- _TASK GOAL_:
Of the entries below, return only those lines from the line with "Articles récents" to the line with "Le stress des", exactly, both included.

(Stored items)
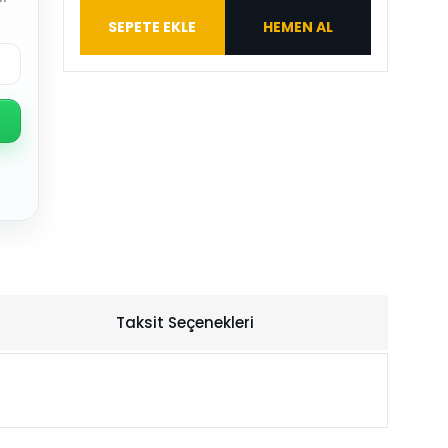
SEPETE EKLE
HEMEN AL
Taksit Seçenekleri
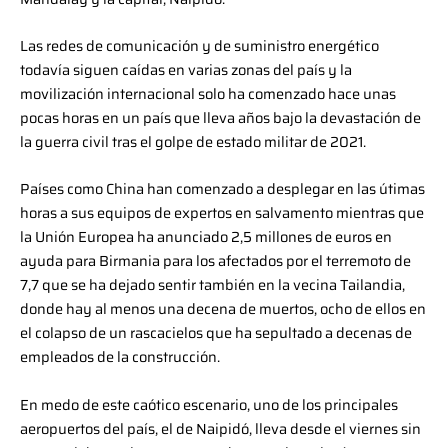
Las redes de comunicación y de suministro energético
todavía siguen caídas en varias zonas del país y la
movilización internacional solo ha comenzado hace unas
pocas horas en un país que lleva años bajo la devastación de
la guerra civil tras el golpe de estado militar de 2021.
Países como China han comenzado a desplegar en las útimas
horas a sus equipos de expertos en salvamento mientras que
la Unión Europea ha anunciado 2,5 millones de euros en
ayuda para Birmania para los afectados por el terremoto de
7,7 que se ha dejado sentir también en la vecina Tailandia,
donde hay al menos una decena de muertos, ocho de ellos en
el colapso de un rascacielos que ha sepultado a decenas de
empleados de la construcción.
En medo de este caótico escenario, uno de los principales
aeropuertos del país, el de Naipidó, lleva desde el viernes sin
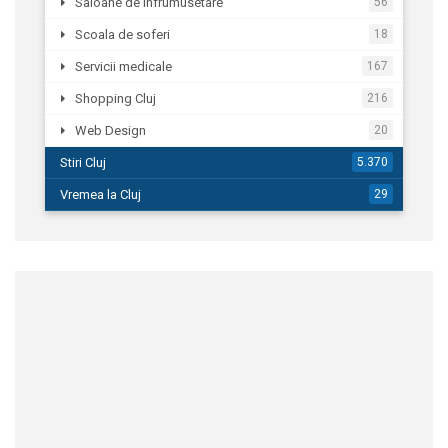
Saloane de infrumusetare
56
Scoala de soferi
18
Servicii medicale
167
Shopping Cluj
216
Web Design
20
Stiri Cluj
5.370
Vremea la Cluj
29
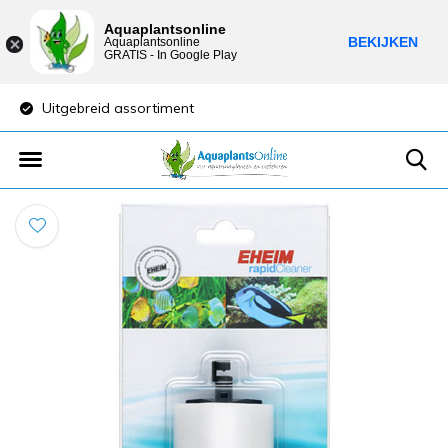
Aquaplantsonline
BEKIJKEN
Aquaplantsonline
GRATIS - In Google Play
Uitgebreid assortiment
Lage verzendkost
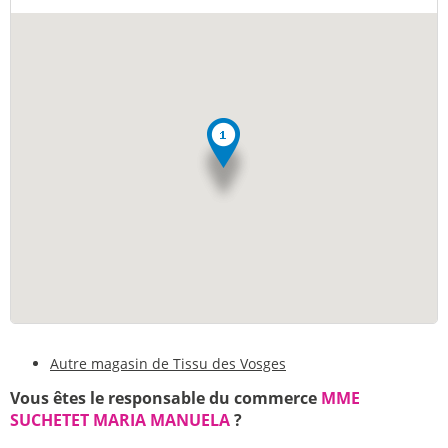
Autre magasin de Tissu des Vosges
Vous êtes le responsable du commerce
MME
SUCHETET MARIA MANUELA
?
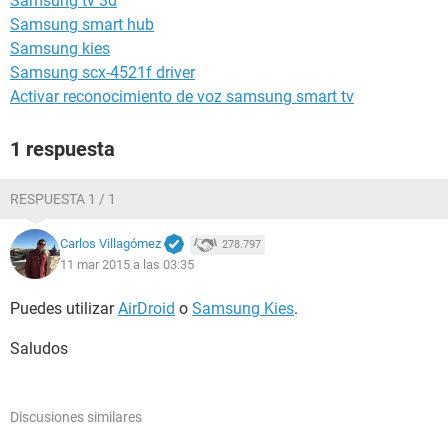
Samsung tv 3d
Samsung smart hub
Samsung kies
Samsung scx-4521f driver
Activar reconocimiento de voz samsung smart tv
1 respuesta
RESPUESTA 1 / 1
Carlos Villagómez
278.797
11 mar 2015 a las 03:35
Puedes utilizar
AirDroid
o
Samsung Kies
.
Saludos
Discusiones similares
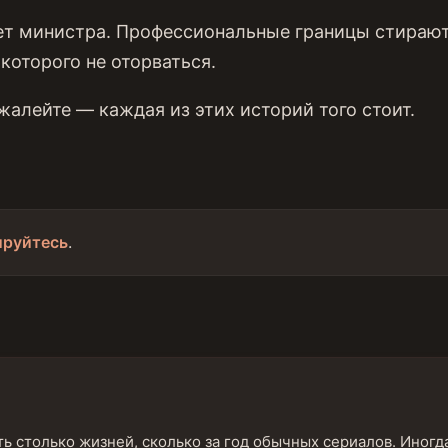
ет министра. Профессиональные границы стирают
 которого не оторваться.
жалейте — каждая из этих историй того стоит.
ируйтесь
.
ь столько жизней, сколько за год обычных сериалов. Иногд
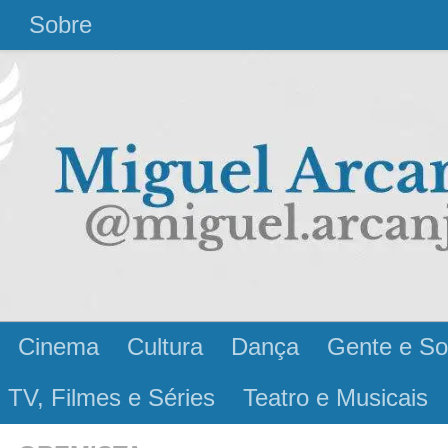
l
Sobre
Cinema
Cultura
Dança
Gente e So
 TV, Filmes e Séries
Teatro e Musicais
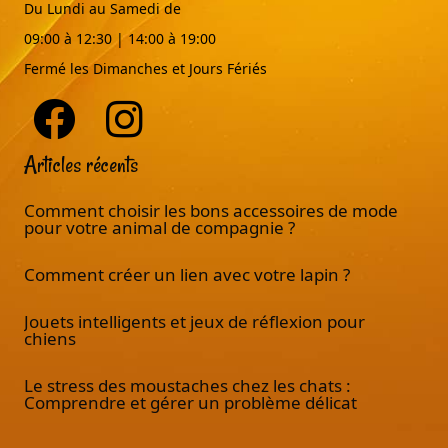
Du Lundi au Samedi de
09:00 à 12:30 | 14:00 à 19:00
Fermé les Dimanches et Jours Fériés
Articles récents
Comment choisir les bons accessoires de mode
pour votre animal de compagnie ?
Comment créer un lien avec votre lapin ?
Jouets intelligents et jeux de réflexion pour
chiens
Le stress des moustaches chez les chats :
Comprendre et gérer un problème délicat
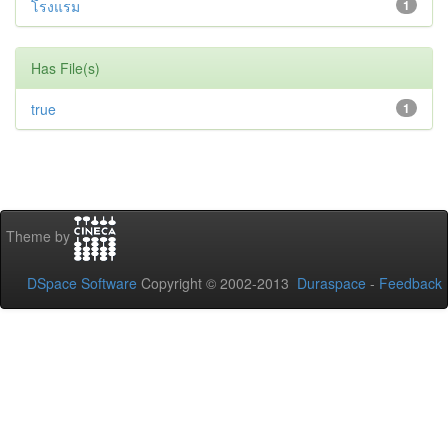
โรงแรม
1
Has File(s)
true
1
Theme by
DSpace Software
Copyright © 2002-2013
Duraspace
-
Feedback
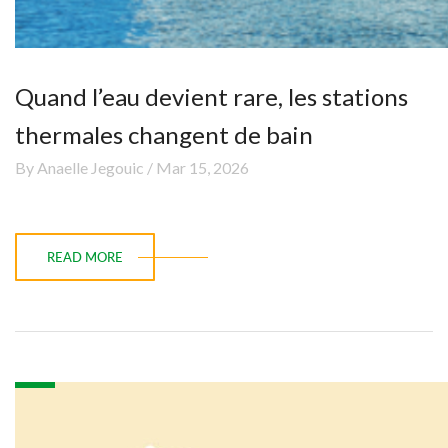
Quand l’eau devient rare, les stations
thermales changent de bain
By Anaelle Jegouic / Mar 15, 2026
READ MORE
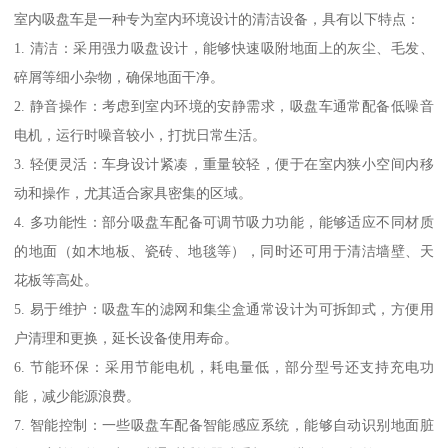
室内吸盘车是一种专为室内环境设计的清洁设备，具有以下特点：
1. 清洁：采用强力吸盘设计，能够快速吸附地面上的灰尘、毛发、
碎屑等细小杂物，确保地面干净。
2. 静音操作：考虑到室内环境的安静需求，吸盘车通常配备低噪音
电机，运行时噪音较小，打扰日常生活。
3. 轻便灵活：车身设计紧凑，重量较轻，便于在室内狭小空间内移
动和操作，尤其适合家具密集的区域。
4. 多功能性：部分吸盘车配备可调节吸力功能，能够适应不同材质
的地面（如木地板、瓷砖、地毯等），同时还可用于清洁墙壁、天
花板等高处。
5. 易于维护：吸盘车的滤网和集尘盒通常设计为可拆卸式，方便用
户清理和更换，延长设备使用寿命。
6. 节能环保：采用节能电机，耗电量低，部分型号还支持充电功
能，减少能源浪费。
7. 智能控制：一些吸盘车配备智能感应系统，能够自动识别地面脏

* * *

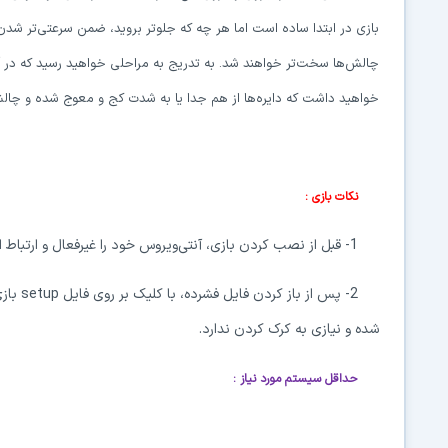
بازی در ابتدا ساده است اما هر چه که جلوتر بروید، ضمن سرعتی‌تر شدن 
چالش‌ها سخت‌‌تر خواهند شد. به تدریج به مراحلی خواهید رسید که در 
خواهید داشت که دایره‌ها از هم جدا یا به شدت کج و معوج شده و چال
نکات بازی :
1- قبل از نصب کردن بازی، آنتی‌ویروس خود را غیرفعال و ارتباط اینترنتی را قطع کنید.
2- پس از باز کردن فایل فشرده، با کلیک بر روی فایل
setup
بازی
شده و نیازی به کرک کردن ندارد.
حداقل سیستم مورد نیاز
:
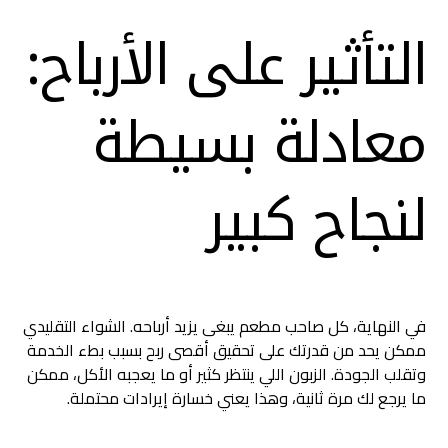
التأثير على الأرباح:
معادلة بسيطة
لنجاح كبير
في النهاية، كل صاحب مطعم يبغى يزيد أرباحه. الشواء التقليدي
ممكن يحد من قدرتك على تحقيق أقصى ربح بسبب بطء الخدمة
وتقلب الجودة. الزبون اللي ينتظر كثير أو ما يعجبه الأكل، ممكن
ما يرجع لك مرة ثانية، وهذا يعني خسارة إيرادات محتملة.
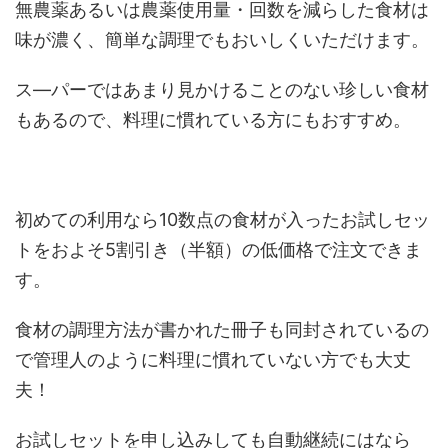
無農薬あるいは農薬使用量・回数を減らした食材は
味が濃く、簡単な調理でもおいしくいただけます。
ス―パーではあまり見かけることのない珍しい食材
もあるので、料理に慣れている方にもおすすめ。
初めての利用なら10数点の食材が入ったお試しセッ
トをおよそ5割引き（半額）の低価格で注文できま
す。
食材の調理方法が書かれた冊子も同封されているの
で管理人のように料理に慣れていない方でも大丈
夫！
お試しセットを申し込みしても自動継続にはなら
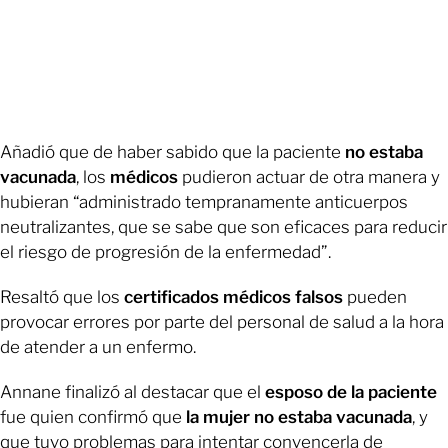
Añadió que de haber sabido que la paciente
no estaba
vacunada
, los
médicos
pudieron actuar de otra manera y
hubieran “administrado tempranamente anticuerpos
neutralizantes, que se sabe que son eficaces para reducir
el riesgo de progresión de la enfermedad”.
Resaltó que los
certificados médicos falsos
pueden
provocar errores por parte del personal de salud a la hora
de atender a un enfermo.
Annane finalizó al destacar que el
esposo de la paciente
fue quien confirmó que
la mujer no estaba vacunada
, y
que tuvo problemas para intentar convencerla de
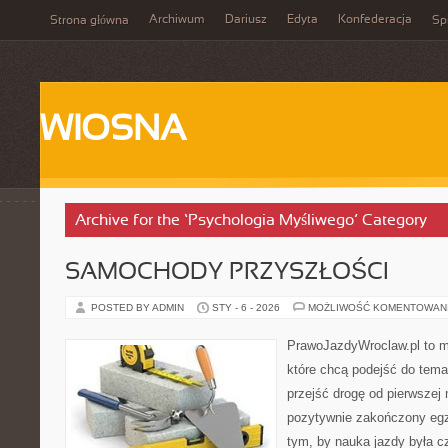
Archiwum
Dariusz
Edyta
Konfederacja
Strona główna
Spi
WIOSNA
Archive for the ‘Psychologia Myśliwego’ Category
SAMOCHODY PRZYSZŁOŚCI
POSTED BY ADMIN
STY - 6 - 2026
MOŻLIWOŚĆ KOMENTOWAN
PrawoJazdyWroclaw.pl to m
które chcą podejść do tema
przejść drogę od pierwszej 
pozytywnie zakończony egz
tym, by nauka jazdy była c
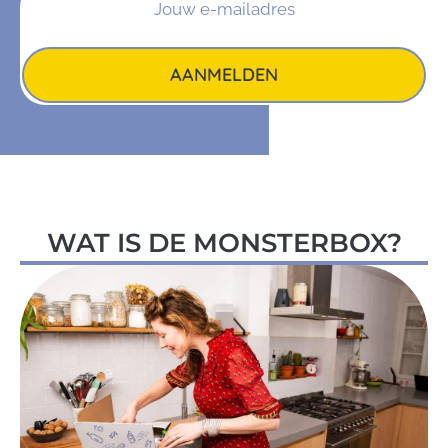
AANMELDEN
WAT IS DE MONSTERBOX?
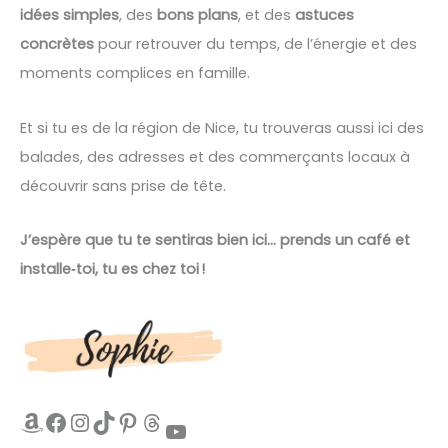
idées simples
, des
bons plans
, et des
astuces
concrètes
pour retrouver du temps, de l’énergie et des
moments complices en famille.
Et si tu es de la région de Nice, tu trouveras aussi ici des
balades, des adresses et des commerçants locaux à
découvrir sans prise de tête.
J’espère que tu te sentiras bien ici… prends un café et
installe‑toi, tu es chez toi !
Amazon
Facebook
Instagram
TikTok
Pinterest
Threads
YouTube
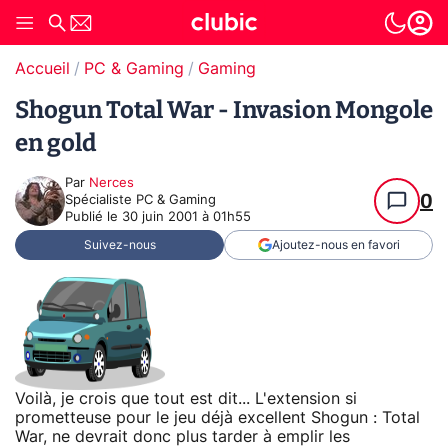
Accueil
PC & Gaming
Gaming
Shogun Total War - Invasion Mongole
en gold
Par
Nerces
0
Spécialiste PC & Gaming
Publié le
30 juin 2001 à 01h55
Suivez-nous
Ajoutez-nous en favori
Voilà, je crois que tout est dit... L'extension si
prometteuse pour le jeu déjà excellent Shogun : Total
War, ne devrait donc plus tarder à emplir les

- _RESULT OF THE EXERCISE_:
Articles récents
Comment choisir les bons accessoires de mode
pour votre animal de compagnie ?
Comment créer un lien avec votre lapin ?
Jouets intelligents et jeux de réflexion pour
chiens
Le stress des moustaches chez les chats :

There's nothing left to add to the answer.